— YOUR OBJECTIVE —
Copy out every line of the items below without altering any character.

** Start MATERIAL SHOWN **

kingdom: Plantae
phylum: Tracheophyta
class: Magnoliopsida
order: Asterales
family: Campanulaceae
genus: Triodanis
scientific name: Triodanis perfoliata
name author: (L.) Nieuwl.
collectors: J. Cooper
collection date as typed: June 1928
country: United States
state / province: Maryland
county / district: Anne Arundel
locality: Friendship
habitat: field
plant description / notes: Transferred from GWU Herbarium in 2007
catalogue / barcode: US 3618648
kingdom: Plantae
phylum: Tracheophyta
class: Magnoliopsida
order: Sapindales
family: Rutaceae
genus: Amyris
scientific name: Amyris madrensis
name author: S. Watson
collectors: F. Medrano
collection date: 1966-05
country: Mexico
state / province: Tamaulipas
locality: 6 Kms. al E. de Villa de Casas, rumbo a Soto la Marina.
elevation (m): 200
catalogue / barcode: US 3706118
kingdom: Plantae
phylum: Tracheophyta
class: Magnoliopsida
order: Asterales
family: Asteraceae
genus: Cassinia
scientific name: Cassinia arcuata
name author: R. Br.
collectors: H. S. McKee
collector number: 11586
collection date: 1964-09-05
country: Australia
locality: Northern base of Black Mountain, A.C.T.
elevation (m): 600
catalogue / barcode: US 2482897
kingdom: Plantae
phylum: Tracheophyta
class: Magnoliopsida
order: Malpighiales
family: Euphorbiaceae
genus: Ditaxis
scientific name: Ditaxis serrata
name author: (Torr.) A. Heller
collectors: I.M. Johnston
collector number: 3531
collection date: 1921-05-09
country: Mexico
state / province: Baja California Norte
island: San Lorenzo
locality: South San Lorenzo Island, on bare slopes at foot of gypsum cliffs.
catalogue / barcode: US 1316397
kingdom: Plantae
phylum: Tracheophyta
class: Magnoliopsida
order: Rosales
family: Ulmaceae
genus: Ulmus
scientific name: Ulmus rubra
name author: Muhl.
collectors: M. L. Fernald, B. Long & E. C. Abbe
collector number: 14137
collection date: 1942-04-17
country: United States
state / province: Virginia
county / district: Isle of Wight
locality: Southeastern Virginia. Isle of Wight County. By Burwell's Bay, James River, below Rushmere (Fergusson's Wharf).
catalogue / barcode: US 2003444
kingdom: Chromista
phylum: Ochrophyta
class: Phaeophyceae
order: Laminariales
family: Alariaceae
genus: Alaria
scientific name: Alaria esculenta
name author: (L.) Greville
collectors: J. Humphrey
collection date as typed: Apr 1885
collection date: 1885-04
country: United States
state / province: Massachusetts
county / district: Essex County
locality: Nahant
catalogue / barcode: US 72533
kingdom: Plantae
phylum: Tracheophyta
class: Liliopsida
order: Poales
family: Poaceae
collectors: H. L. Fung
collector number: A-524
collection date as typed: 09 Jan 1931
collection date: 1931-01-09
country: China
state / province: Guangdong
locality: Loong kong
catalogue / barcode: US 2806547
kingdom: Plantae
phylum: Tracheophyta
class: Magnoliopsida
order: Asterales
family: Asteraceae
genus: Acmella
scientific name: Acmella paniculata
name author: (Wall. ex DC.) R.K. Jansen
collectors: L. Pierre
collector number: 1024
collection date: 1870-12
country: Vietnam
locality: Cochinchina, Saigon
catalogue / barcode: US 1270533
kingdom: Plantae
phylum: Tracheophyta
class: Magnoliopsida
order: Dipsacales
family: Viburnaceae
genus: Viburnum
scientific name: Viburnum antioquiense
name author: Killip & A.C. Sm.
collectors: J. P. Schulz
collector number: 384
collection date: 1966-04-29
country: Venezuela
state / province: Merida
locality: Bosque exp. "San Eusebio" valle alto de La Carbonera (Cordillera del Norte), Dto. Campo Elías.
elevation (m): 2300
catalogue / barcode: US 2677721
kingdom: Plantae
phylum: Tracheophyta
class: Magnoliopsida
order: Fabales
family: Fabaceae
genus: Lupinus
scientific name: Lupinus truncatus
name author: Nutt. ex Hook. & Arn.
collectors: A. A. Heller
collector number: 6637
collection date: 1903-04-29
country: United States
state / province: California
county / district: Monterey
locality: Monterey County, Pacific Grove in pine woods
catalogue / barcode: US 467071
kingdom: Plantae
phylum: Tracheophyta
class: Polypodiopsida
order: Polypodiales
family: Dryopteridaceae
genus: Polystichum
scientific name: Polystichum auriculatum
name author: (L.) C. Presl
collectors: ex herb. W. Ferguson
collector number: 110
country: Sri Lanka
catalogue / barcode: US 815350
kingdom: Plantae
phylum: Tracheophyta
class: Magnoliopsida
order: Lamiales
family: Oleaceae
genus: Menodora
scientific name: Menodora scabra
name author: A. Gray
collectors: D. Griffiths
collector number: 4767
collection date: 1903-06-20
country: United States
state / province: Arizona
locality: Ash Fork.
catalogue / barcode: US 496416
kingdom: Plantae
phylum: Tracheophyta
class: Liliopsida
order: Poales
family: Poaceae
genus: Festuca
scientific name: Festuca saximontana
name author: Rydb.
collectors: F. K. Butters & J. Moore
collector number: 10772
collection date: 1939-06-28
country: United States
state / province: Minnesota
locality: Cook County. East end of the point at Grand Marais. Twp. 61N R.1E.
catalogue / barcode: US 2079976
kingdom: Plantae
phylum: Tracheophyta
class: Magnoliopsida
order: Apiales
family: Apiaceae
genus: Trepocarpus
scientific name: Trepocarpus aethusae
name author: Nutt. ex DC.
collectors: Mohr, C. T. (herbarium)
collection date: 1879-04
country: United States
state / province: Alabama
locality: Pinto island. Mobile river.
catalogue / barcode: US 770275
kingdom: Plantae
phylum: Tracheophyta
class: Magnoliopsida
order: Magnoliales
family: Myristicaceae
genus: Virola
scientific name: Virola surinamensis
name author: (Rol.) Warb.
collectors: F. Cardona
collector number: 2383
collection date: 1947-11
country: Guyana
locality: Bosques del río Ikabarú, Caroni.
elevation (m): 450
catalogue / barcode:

** End MATERIAL SHOWN **

— WRITTEN SOLUTION —
kingdom: Plantae
phylum: Tracheophyta
class: Magnoliopsida
order: Asterales
family: Campanulaceae
genus: Triodanis
scientific name: Triodanis perfoliata
name author: (L.) Nieuwl.
collectors: J. Cooper
collection date as typed: June 1928
country: United States
state / province: Maryland
county / district: Anne Arundel
locality: Friendship
habitat: field
plant description / notes: Transferred from GWU Herbarium in 2007
catalogue / barcode: US 3618648
kingdom: Plantae
phylum: Tracheophyta
class: Magnoliopsida
order: Sapindales
family: Rutaceae
genus: Amyris
scientific name: Amyris madrensis
name author: S. Watson
collectors: F. Medrano
collection date: 1966-05
country: Mexico
state / province: Tamaulipas
locality: 6 Kms. al E. de Villa de Casas, rumbo a Soto la Marina.
elevation (m): 200
catalogue / barcode: US 3706118
kingdom: Plantae
phylum: Tracheophyta
class: Magnoliopsida
order: Asterales
family: Asteraceae
genus: Cassinia
scientific name: Cassinia arcuata
name author: R. Br.
collectors: H. S. McKee
collector number: 11586
collection date: 1964-09-05
country: Australia
locality: Northern base of Black Mountain, A.C.T.
elevation (m): 600
catalogue / barcode: US 2482897
kingdom: Plantae
phylum: Tracheophyta
class: Magnoliopsida
order: Malpighiales
family: Euphorbiaceae
genus: Ditaxis
scientific name: Ditaxis serrata
name author: (Torr.) A. Heller
collectors: I.M. Johnston
collector number: 3531
collection date: 1921-05-09
country: Mexico
state / province: Baja California Norte
island: San Lorenzo
locality: South San Lorenzo Island, on bare slopes at foot of gypsum cliffs.
catalogue / barcode: US 1316397
kingdom: Plantae
phylum: Tracheophyta
class: Magnoliopsida
order: Rosales
family: Ulmaceae
genus: Ulmus
scientific name: Ulmus rubra
name author: Muhl.
collectors: M. L. Fernald, B. Long & E. C. Abbe
collector number: 14137
collection date: 1942-04-17
country: United States
state / province: Virginia
county / district: Isle of Wight
locality: Southeastern Virginia. Isle of Wight County. By Burwell's Bay, James River, below Rushmere (Fergusson's Wharf).
catalogue / barcode: US 2003444
kingdom: Chromista
phylum: Ochrophyta
class: Phaeophyceae
order: Laminariales
family: Alariaceae
genus: Alaria
scientific name: Alaria esculenta
name author: (L.) Greville
collectors: J. Humphrey
collection date as typed: Apr 1885
collection date: 1885-04
country: United States
state / province: Massachusetts
county / district: Essex County
locality: Nahant
catalogue / barcode: US 72533
kingdom: Plantae
phylum: Tracheophyta
class: Liliopsida
order: Poales
family: Poaceae
collectors: H. L. Fung
collector number: A-524
collection date as typed: 09 Jan 1931
collection date: 1931-01-09
country: China
state / province: Guangdong
locality: Loong kong
catalogue / barcode: US 2806547
kingdom: Plantae
phylum: Tracheophyta
class: Magnoliopsida
order: Asterales
family: Asteraceae
genus: Acmella
scientific name: Acmella paniculata
name author: (Wall. ex DC.) R.K. Jansen
collectors: L. Pierre
collector number: 1024
collection date: 1870-12
country: Vietnam
locality: Cochinchina, Saigon
catalogue / barcode: US 1270533
kingdom: Plantae
phylum: Tracheophyta
class: Magnoliopsida
order: Dipsacales
family: Viburnaceae
genus: Viburnum
scientific name: Viburnum antioquiense
name author: Killip & A.C. Sm.
collectors: J. P. Schulz
collector number: 384
collection date: 1966-04-29
country: Venezuela
state / province: Merida
locality: Bosque exp. "San Eusebio" valle alto de La Carbonera (Cordillera del Norte), Dto. Campo Elías.
elevation (m): 2300
catalogue / barcode: US 2677721
kingdom: Plantae
phylum: Tracheophyta
class: Magnoliopsida
order: Fabales
family: Fabaceae
genus: Lupinus
scientific name: Lupinus truncatus
name author: Nutt. ex Hook. & Arn.
collectors: A. A. Heller
collector number: 6637
collection date: 1903-04-29
country: United States
state / province: California
county / district: Monterey
locality: Monterey County, Pacific Grove in pine woods
catalogue / barcode: US 467071
kingdom: Plantae
phylum: Tracheophyta
class: Polypodiopsida
order: Polypodiales
family: Dryopteridaceae
genus: Polystichum
scientific name: Polystichum auriculatum
name author: (L.) C. Presl
collectors: ex herb. W. Ferguson
collector number: 110
country: Sri Lanka
catalogue / barcode: US 815350
kingdom: Plantae
phylum: Tracheophyta
class: Magnoliopsida
order: Lamiales
family: Oleaceae
genus: Menodora
scientific name: Menodora scabra
name author: A. Gray
collectors: D. Griffiths
collector number: 4767
collection date: 1903-06-20
country: United States
state / province: Arizona
locality: Ash Fork.
catalogue / barcode: US 496416
kingdom: Plantae
phylum: Tracheophyta
class: Liliopsida
order: Poales
family: Poaceae
genus: Festuca
scientific name: Festuca saximontana
name author: Rydb.
collectors: F. K. Butters & J. Moore
collector number: 10772
collection date: 1939-06-28
country: United States
state / province: Minnesota
locality: Cook County. East end of the point at Grand Marais. Twp. 61N R.1E.
catalogue / barcode: US 2079976
kingdom: Plantae
phylum: Tracheophyta
class: Magnoliopsida
order: Apiales
family: Apiaceae
genus: Trepocarpus
scientific name: Trepocarpus aethusae
name author: Nutt. ex DC.
collectors: Mohr, C. T. (herbarium)
collection date: 1879-04
country: United States
state / province: Alabama
locality: Pinto island. Mobile river.
catalogue / barcode: US 770275
kingdom: Plantae
phylum: Tracheophyta
class: Magnoliopsida
order: Magnoliales
family: Myristicaceae
genus: Virola
scientific name: Virola surinamensis
name author: (Rol.) Warb.
collectors: F. Cardona
collector number: 2383
collection date: 1947-11
country: Guyana
locality: Bosques del río Ikabarú, Caroni.
elevation (m): 450
catalogue / barcode:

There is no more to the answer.